• What needs to be done: Retype the data that follows exactly. No pictures belong in the copy.

┄┄┄┄┄┄┄┄┄┄

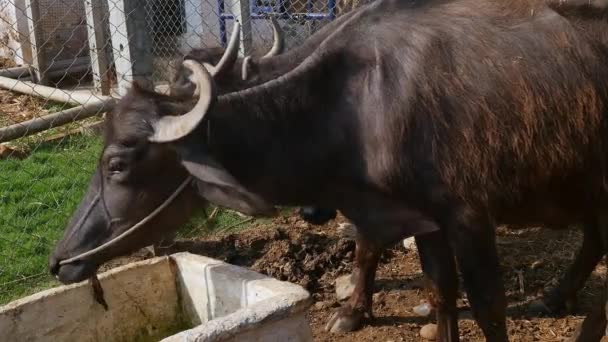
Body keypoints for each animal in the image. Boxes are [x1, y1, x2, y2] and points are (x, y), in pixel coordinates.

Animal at [48, 0, 608, 340]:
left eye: (117, 163)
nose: (60, 261)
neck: (358, 104)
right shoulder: (419, 220)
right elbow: (439, 292)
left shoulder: (469, 217)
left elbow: (487, 307)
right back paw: (558, 296)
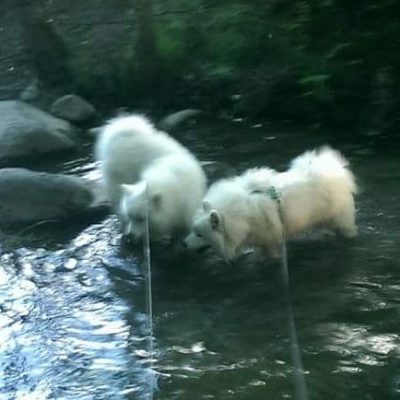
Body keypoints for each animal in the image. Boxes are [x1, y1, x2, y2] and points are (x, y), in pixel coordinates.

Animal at [183, 146, 358, 260]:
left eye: (199, 234)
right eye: (192, 230)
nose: (184, 244)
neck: (240, 215)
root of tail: (332, 171)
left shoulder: (270, 238)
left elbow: (271, 254)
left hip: (341, 218)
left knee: (348, 230)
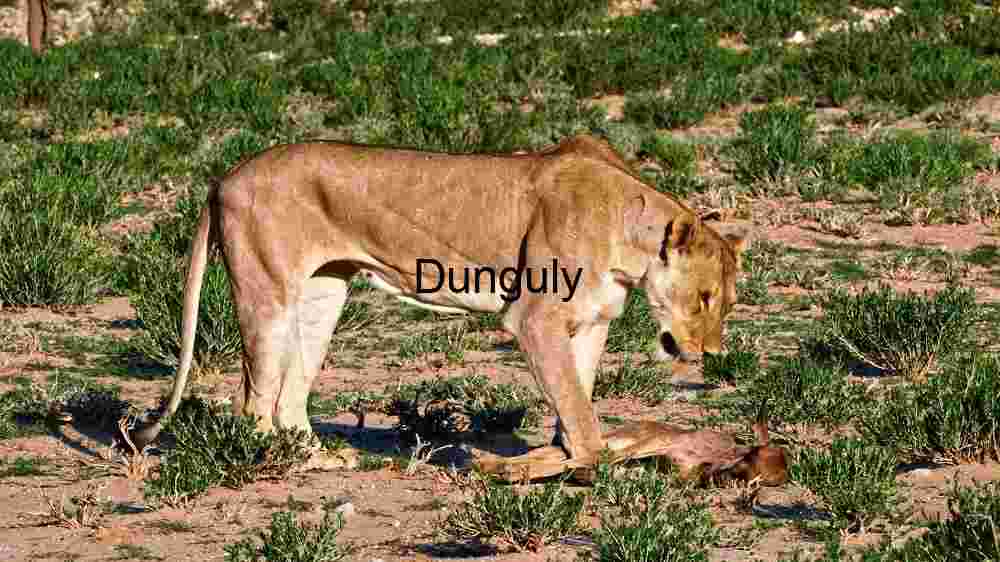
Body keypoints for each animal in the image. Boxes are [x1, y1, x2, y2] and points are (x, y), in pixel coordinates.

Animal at [128, 133, 750, 474]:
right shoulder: (535, 318)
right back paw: (276, 464)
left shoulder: (592, 322)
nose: (711, 354)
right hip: (268, 295)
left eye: (727, 303)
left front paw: (559, 454)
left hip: (323, 296)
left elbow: (578, 395)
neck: (630, 235)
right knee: (252, 403)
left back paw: (319, 457)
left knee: (287, 400)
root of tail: (223, 176)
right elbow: (580, 408)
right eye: (703, 298)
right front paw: (584, 464)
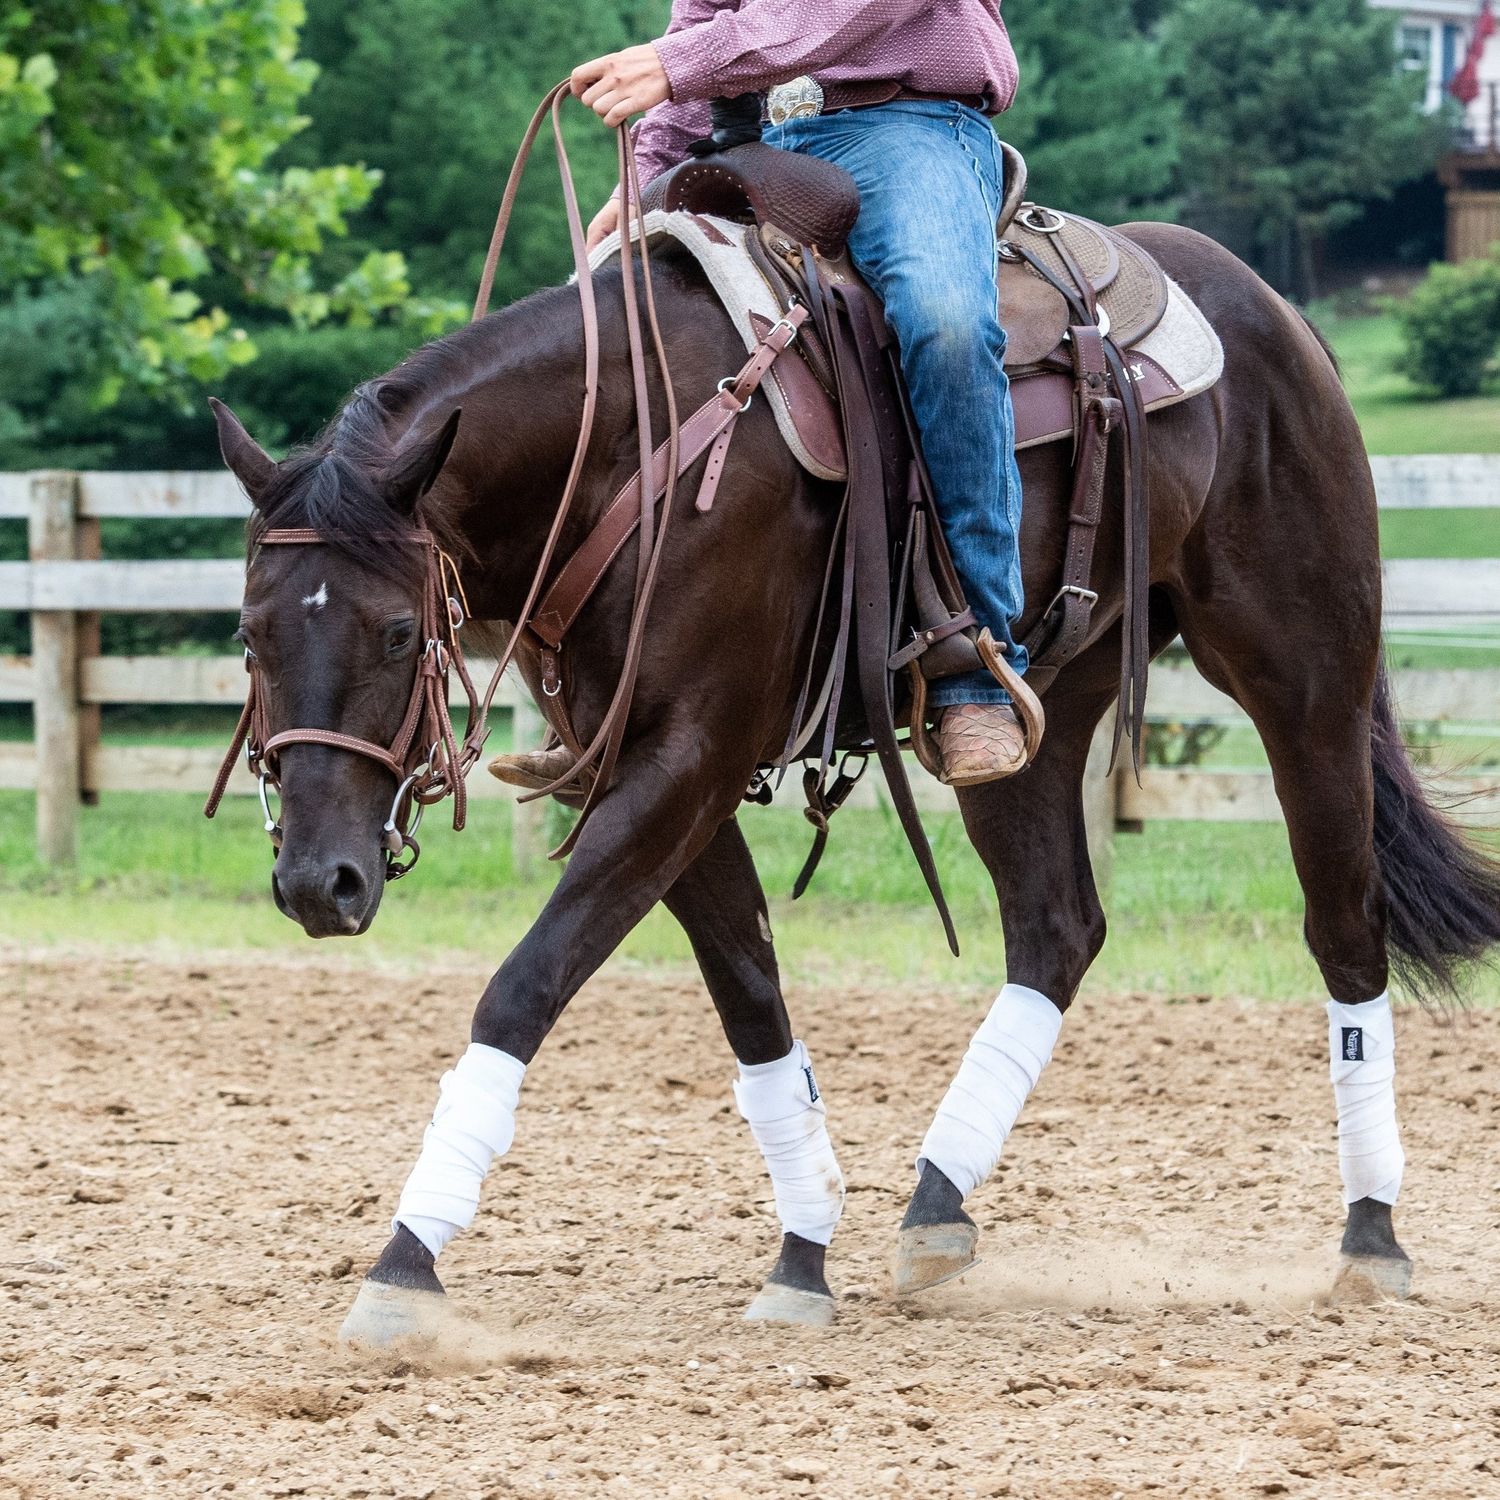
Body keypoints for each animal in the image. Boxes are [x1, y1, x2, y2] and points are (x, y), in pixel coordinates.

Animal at [207, 121, 1500, 1341]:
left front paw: (403, 1266)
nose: (319, 883)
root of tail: (1274, 313)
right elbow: (752, 998)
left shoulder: (689, 760)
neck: (634, 446)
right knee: (1056, 929)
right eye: (251, 635)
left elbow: (524, 987)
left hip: (1307, 683)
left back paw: (1373, 1238)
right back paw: (936, 1208)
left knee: (1344, 923)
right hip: (1028, 720)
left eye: (393, 633)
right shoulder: (647, 772)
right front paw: (802, 1254)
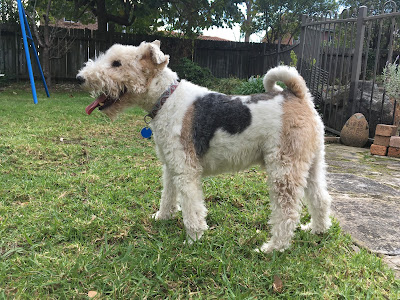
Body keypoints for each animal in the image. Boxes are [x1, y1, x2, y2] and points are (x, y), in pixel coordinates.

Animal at [77, 39, 332, 251]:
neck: (166, 98)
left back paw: (272, 248)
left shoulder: (185, 169)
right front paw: (162, 217)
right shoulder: (171, 165)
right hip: (311, 163)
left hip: (283, 170)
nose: (80, 78)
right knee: (320, 199)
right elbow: (168, 196)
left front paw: (193, 239)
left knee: (287, 214)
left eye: (117, 63)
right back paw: (316, 230)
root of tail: (298, 95)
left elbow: (192, 208)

┄┄┄┄┄┄┄┄┄┄

• Result:
Body keypoints for each animal in the image. Boxes are [x1, y1, x2, y2] and points are (x, y), in pixel coordinates.

Animal at [48, 0, 608, 340]:
left eye: (117, 163)
nose: (60, 261)
neck: (358, 104)
right shoulder: (419, 220)
right elbow: (439, 292)
left shoulder: (469, 217)
left elbow: (487, 307)
right back paw: (558, 296)
Body keypoints for each animal in the image. Boxes are [x1, y1, x2, y2] and points are (x, y), in pixel coordinates.

Animal at [183, 146, 358, 260]:
left eye: (199, 234)
right eye: (192, 230)
nose: (184, 244)
neck: (240, 215)
root of tail: (332, 171)
left shoulder: (270, 238)
left elbow: (271, 254)
left hip: (341, 218)
left knee: (348, 230)
Body keypoints for each animal in the image. Boxes are [x1, y1, x2, y2] and points are (x, y), in pixel coordinates.

Animal at [128, 133, 750, 474]:
right shoulder: (535, 318)
right back paw: (276, 464)
left shoulder: (592, 322)
nose: (711, 354)
right hip: (268, 295)
left eye: (727, 303)
left front paw: (559, 454)
left hip: (323, 296)
left elbow: (578, 395)
neck: (630, 235)
right knee: (252, 403)
left back paw: (319, 457)
left knee: (287, 400)
root of tail: (223, 176)
right elbow: (580, 408)
right eye: (703, 298)
right front paw: (584, 464)
Body keypoints for each animal in the image. Boxes are [x1, y1, x2, y2] and points are (x, y), in pixel coordinates.

Animal at [207, 121, 1500, 1341]:
left front paw: (403, 1266)
nose: (319, 883)
root of tail: (1274, 313)
right elbow: (752, 998)
left shoulder: (689, 760)
neck: (634, 446)
right knee: (1056, 929)
right eye: (251, 635)
left elbow: (524, 987)
left hip: (1307, 683)
left back paw: (1373, 1238)
right back paw: (936, 1208)
left knee: (1344, 923)
right hip: (1028, 720)
left eye: (393, 633)
right shoulder: (647, 772)
right front paw: (802, 1254)
Body keypoints for each animal in the image. Boxes are [x1, y1, x2, y2] and points are (x, y), in pixel coordinates.

Animal at [77, 39, 332, 251]:
neck: (166, 98)
left back paw: (272, 248)
left shoulder: (185, 169)
right front paw: (162, 217)
right shoulder: (171, 165)
right hip: (311, 163)
left hip: (283, 170)
nose: (80, 78)
right knee: (320, 199)
right elbow: (168, 196)
left front paw: (193, 239)
left knee: (287, 214)
left eye: (117, 63)
right back paw: (316, 230)
root of tail: (298, 95)
left elbow: (192, 208)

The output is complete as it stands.